I feel like a lot of comparisons are being made to other times in history right now. Our current president has referred to himself as a "War Time" president. And maybe this is as close to that as we have gotten in this recent generation. But if I am to think about my grandparents' generation, the sacrifices and situations certainly don't even compare. But they do give me solace and strength at this time.
My Grandma Strukely was one of 5 kids and lived through the Great Depression and World War II in America. Her husband (my grandfather whom I never met) passed away when they had three young children (my dad was only six). She had to work as a single mother and raise three children on her own. She didn't drive and used to take the bus and walk everywhere. She never remarried. I remember thinking about when she passed how much she had to endure and how strong she was, though she never ever complained to me about her life.
My Babci was quite the opposite however...
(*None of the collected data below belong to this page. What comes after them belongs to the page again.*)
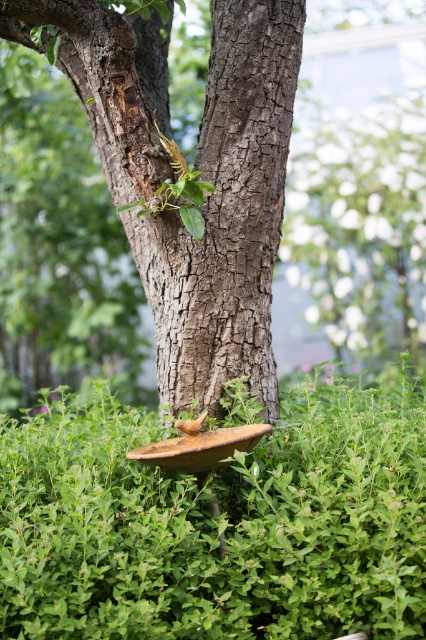
Consider the image. You are a gardener who wants to plant a new shrub that requires partial shade. You notice the green leafy hedge at lower center and the rough bark tree trunk at center. Which object provides more shade for the shrub?

The rough bark tree trunk at center is taller than the green leafy hedge at lower center, so it likely provides more shade for the shrub.

You are a gardener planning to plant a new flower bed between the green leafy hedge at lower center and the rough bark tree trunk at center. Which side of the tree trunk should you place the flowers to ensure they are between both objects?

The green leafy hedge at lower center is positioned on the right side of the rough bark tree trunk at center, so you should place the flowers to the right side of the rough bark tree trunk at center to keep them between the two objects.

You are a gardener who wants to prune the green leafy hedge at lower center and the rough bark tree trunk at center. Which object should you prune first if you want to start with the one closer to you?

The green leafy hedge at lower center should be pruned first because it is in front of the rough bark tree trunk at center, making it closer to you.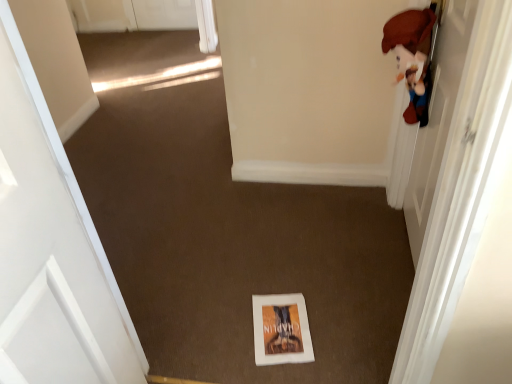
Question: Are white matte door at left, the 1th door positioned from the left, and white paper book at center beside each other?

Choices:
 (A) yes
 (B) no

Answer: (B)

Question: Is white paper book at center located within white matte door at left, positioned as the 2th door in right-to-left order?

Choices:
 (A) yes
 (B) no

Answer: (B)

Question: Is white matte door at left, positioned as the 2th door in right-to-left order, not close to white paper book at center?

Choices:
 (A) no
 (B) yes

Answer: (A)

Question: Is white matte door at left, positioned as the 2th door in right-to-left order, thinner than white paper book at center?

Choices:
 (A) yes
 (B) no

Answer: (A)

Question: From the image's perspective, is white matte door at left, the 1th door positioned from the left, below white paper book at center?

Choices:
 (A) no
 (B) yes

Answer: (A)

Question: Considering the relative positions of white matte door at left, positioned as the 2th door in right-to-left order, and white glossy door at upper right, which is counted as the first door, starting from the right, in the image provided, is white matte door at left, positioned as the 2th door in right-to-left order, to the left or to the right of white glossy door at upper right, which is counted as the first door, starting from the right,?

Choices:
 (A) left
 (B) right

Answer: (A)

Question: Does point (83, 337) appear closer or farther from the camera than point (490, 86)?

Choices:
 (A) closer
 (B) farther

Answer: (B)

Question: In terms of height, does white matte door at left, the 1th door positioned from the left, look taller or shorter compared to white glossy door at upper right, positioned as the 2th door in left-to-right order?

Choices:
 (A) tall
 (B) short

Answer: (A)

Question: From the image's perspective, is white matte door at left, positioned as the 2th door in right-to-left order, positioned above or below white glossy door at upper right, positioned as the 2th door in left-to-right order?

Choices:
 (A) above
 (B) below

Answer: (B)

Question: Is white paper book at center inside the boundaries of white glossy door at upper right, which is counted as the first door, starting from the right, or outside?

Choices:
 (A) outside
 (B) inside

Answer: (A)

Question: Looking at their shapes, would you say white paper book at center is wider or thinner than white glossy door at upper right, positioned as the 2th door in left-to-right order?

Choices:
 (A) thin
 (B) wide

Answer: (B)

Question: From a real-world perspective, is white paper book at center above or below white glossy door at upper right, which is counted as the first door, starting from the right?

Choices:
 (A) below
 (B) above

Answer: (A)

Question: Is white paper book at center bigger or smaller than white glossy door at upper right, positioned as the 2th door in left-to-right order?

Choices:
 (A) big
 (B) small

Answer: (B)

Question: Is white glossy door at upper right, which is counted as the first door, starting from the right, inside the boundaries of white matte door at left, positioned as the 2th door in right-to-left order, or outside?

Choices:
 (A) inside
 (B) outside

Answer: (B)

Question: From their relative heights in the image, would you say white glossy door at upper right, positioned as the 2th door in left-to-right order, is taller or shorter than white matte door at left, positioned as the 2th door in right-to-left order?

Choices:
 (A) short
 (B) tall

Answer: (A)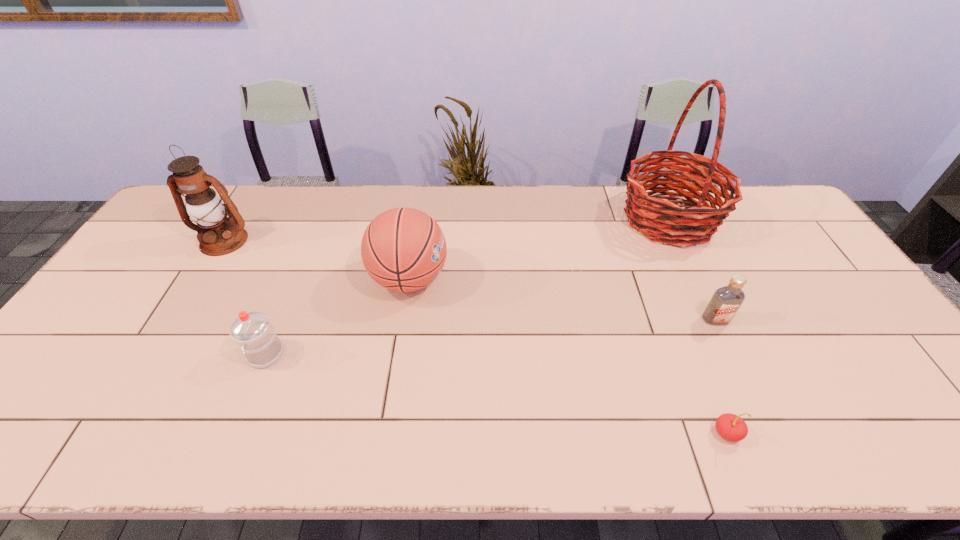
Locate an element on the screen. object situated at the near edge is located at coordinates (730, 427).

At what (x,y) coordinates should I click in order to perform the action: click on object that is at the left edge. Please return your answer as a coordinate pair (x, y). Image resolution: width=960 pixels, height=540 pixels. Looking at the image, I should click on (218, 235).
My Babci always made her story and struggle known to us. And she truly did have to endure a lot. She was born in a small farming village in Poland. She was in her early 20s when World War II broke out. She had to live WWII with the reality of what the Germans were doing all around her. Her husband (my Dzia Dzia aka grandpa) was taken to work in the Concentration Camps. He made it out of them, but that horrific experience lived with them forever. She had to immigrate with my young uncle by herself to the States while my grandfather went before them to work and find a place. She cleaned houses to make money. She worked in a factory. She would always tell you that her life was tough. But she still brought joy to everyone around her and made them feel loved.
These women and their experiences certainly shaped my parents and myself. I believe I have the best of both of their strength inside of me. My Grandma Strukely was more introverted like myself and didn't necessarily always have to have people around her. But she did always have her make up on and herself put together. My Babci was much more extroverted and could care less about her outerwear, and people were drawn to her despite and maybe because of her straightforwardness and sass.
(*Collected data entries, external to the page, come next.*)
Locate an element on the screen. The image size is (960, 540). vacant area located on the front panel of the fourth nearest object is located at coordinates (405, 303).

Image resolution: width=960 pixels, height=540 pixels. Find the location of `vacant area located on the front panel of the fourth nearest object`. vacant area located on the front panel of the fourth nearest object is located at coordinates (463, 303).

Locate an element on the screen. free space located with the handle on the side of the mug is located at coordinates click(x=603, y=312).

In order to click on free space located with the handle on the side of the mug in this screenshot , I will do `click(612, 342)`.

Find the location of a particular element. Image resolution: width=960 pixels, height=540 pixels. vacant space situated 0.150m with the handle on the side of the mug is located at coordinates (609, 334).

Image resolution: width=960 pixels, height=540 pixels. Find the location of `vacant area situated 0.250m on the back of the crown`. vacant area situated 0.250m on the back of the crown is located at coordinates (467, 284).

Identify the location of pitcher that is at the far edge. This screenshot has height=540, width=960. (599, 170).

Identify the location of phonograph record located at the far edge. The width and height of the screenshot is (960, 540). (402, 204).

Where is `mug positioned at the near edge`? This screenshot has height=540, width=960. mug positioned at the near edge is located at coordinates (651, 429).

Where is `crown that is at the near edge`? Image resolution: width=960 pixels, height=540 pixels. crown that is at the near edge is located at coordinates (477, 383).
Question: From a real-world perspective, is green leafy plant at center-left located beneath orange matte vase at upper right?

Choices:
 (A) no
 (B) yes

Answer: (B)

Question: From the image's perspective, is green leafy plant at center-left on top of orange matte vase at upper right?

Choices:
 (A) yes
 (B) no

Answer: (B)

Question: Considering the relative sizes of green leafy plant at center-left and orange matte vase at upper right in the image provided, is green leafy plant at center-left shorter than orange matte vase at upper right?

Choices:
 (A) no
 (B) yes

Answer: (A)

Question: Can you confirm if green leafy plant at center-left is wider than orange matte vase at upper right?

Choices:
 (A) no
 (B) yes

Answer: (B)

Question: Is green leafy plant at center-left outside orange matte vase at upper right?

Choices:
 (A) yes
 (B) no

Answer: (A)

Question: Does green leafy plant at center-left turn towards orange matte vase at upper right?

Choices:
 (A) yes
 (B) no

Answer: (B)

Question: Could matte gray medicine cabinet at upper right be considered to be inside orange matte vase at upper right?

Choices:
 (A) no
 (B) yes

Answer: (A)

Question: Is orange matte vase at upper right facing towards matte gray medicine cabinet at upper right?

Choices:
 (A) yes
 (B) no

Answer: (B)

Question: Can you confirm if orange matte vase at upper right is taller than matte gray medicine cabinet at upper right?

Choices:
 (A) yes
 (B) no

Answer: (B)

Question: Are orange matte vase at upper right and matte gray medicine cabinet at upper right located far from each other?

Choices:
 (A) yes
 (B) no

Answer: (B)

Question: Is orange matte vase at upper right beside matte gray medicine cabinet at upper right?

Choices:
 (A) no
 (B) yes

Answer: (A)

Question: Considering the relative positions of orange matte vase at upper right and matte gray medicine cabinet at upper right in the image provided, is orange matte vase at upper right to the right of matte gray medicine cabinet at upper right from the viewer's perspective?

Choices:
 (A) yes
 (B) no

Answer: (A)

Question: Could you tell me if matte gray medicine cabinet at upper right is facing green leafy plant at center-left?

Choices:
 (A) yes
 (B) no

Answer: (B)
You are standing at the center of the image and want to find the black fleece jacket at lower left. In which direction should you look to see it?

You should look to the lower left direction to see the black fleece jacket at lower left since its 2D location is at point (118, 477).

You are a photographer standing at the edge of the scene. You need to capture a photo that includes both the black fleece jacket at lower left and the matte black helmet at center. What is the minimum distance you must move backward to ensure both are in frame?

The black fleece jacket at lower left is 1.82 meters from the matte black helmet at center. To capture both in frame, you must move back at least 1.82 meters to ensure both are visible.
During this time, I think about what they would do. Since both of them were widowed for most of (or all) of my life, they were on their own like me. My Grandma Strukely was somewhat of a homebody, but would take a lot of walks since she didn't drive. She was always reading or on the phone or doing a crossword. The TV was usually on in the background with the news or Wheel of Fortune. My Babci ran around the house and to every store and Church and everywhere she could until her body wouldn't let her anymore. Again, I feel like both of them right now. I know now how my Babci might've felt when she couldn't go on all her outings anymore. I know the extrovert in her would be upset over this time, too. But she would do word searches, or paint, or knit, or talk on the phone as well if she had to. They would reach out and call people when they need to.
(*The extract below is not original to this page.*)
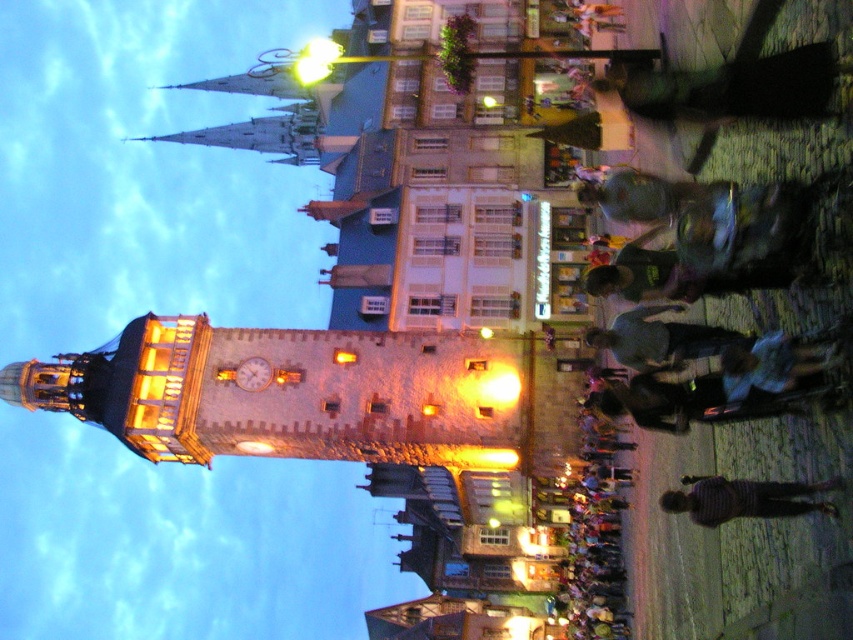
You are standing in the town square and want to hand a flyer to a person wearing a dark gray shirt at center. You have a flyer in your hand. Can you reach them without moving from your current position if you are 5 feet away from the dark gray fabric jacket at lower right?

The dark gray fabric jacket at lower right is 8.72 feet from the dark gray shirt at center. Since you are 5 feet away from the dark gray fabric jacket at lower right, you are approximately 13.72 feet away from the dark gray shirt at center. Therefore, you cannot reach them without moving.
It's time for me to channel the strength and experiences of my grandmothers now. I need their strength to help me through this uncertain time. They endured way more uncertainty than this and did it on their own as well. I need to channel the way they busied and entertained themselves when they couldn't move around as they wanted to anymore.
What about you and your families? Who are your role models that you are channeling right now? These are certainly unprecedented times for us in many ways. But there are also many who came before us that can give us a guiding light.